Remarquons qu’à la partie supérieure de la chambre, est une ouverture, H, fermée par une soupape. Cette soupape s’ouvre quand la pression de la vapeur est trop forte. Alors l’air peut rentrer dans la chambre et ramener la pression à son état normal. Quand on n’usait pas de cette précaution, la vapeur intérieure faisait quelquefois éclater la chambre, et exposait les ouvriers à être brûlés ou asphyxiés.

Ainsi purifié, le soufre est d’une couleur jaune-serin ; il est deux fois plus pesant que l’eau. Il est si mauvais conducteur de la chaleur, que, tenu dans la main, il fait entendre des craquements, par suite de la rupture intérieure de ses cristaux, déterminée par la difficulté du passage du calorique à l’intérieur de sa substance. Quelquefois même le bâton de soufre se casse en plusieurs fragments. Voici ce qui se passe alors. Les parties échauffées par le contact de la main, se dilatent avant que la chaleur se soit communiquée aux parties voisines ; et comme l’adhérence entre les diverses portions est très-faible, toute la masse se sépare brusquement en un ou deux monceaux.

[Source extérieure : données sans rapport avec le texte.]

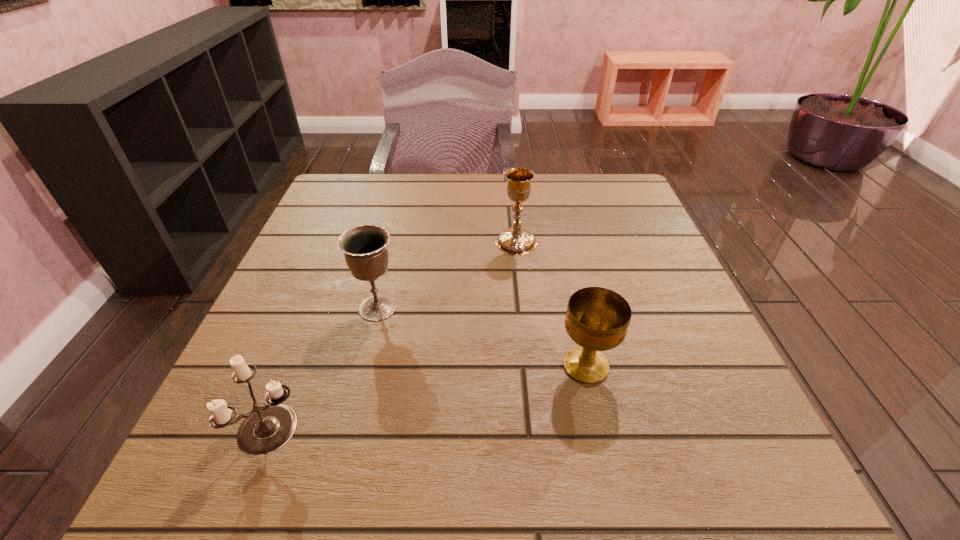
Image resolution: width=960 pixels, height=540 pixels. I want to click on free spot between the second chalice from left to right and the second nearest chalice, so click(447, 275).

Where is `vacant space that's between the rightmost object and the farthest chalice`? vacant space that's between the rightmost object and the farthest chalice is located at coordinates (551, 304).

In order to click on object that ranks as the closest to the candle holder in this screenshot , I will do `click(365, 249)`.

Identify the location of object that is the second nearest to the shortest chalice. (365, 249).

Find the location of a particular element. chalice identified as the second closest to the rightmost object is located at coordinates (365, 249).

Identify which chalice is the nearest to the rightmost chalice. Please provide its 2D coordinates. Your answer should be formatted as a tuple, i.e. [(x, y)], where the tuple contains the x and y coordinates of a point satisfying the conditions above.

[(516, 241)]

What are the coordinates of `vacant area that satisfies the following two spatial constraints: 1. on the back side of the second chalice from left to right; 2. on the right side of the nearest object` in the screenshot? It's located at (345, 242).

Identify the location of vacant space that satisfies the following two spatial constraints: 1. on the back side of the farthest chalice; 2. on the right side of the nearest object. Image resolution: width=960 pixels, height=540 pixels. (345, 242).

The width and height of the screenshot is (960, 540). I want to click on vacant point that satisfies the following two spatial constraints: 1. on the back side of the third farthest object; 2. on the left side of the leftmost object, so click(297, 366).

Les poudreries n’emploient que le soufre en canon. En effet, le soufre en poudre des raffineries ou fleur de soufre, n’est pas pur : il retient toujours de l’acide sulfureux, qu’on ne pourrait en séparer que par des lavages prolongés à l’eau froide.

Le soufre a été obtenu jusqu’à l’année 1830, environ, par les procédés que nous venons de décrire, c’est-à-dire par son extraction des sables sulfurifères de Pouzzoles et de la Sicile, et la distillation du produit brut dans de nouvelles usines. Mais à partir de cette époque, le soufre d’Italie a tenu une place infiniment moindre sur nos marchés. Au soufre des volcans on a substitué celui que l’on peut retirer des pyrites (sulfures de fer ou de cuivre). Voici dans quelles circonstances s’est opérée cette révolution dans la chimie industrielle.

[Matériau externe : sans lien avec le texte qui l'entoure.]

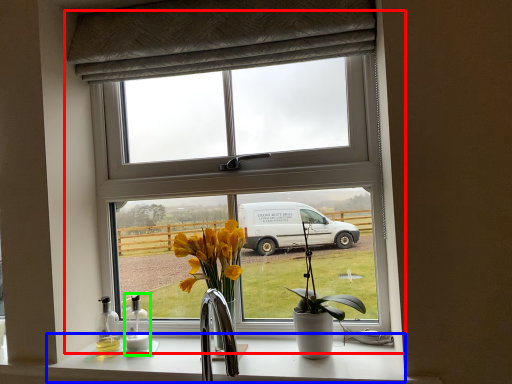
Question: Which object is the farthest from window (highlighted by a red box)? Choose among these: counter top (highlighted by a blue box) or bottle (highlighted by a green box).

Choices:
 (A) counter top
 (B) bottle

Answer: (B)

Le roi de Naples était possesseur des soufrières de la Sicile, et comme ce produit était le seul à alimenter les marchés de l’Europe, Ferdinand II imposait ses conditions à toute l’industrie. Pressé par les besoins du trésor public, il en vint graduellement à frapper l’exportation des soufres d’Italie de droits exorbitants, qui allaient jusqu’à doubler la valeur de la matière première.

En fait de science, le roi de Naples était d’une parfaite ignorance ; ce qui n’étonnera guère ceux qui connaissent l’histoire du roi Nasone, ceux qui savent qu’il recherchait beaucoup plus les lazzi et la société des portefaix du port de Naples, que les leçons et les entretiens des savants de son royaume. Dans sa décision douanière, le roi Ferdinand n’avait tenu aucun compte de la chimie, par la raison qu’il ne connaissait pas la chimie, et qu’il ne pouvait, par conséquent, prévoir la guerre que cette science pourrait déclarer à ses prétentions fiscales. C’est pourtant ce qui arriva. En présence des droits exagérés de l’exportation des soufres de Sicile, en présence du haut prix auquel cette matière revenait dans les ports, les chimistes de l’Angleterre, de l’Allemagne et de la France, songèrent à élever une concurrence sérieuse contre le soufre d’Italie. Ils ressuscitèrent un procédé d’extraction du soufre des pyrites, qui avait été employé sous la République française, mais auquel on ne songeait plus. On se mit donc à traiter chimiquement les pyrites, si abondantes en France et en Allemagne, pour en retirer le soufre, et grâce au progrès de l’industrie, grâce à l’émulation de l’intérêt privé, on arriva bientôt à faire cette extraction avec une sûreté et une économie extraordinaires.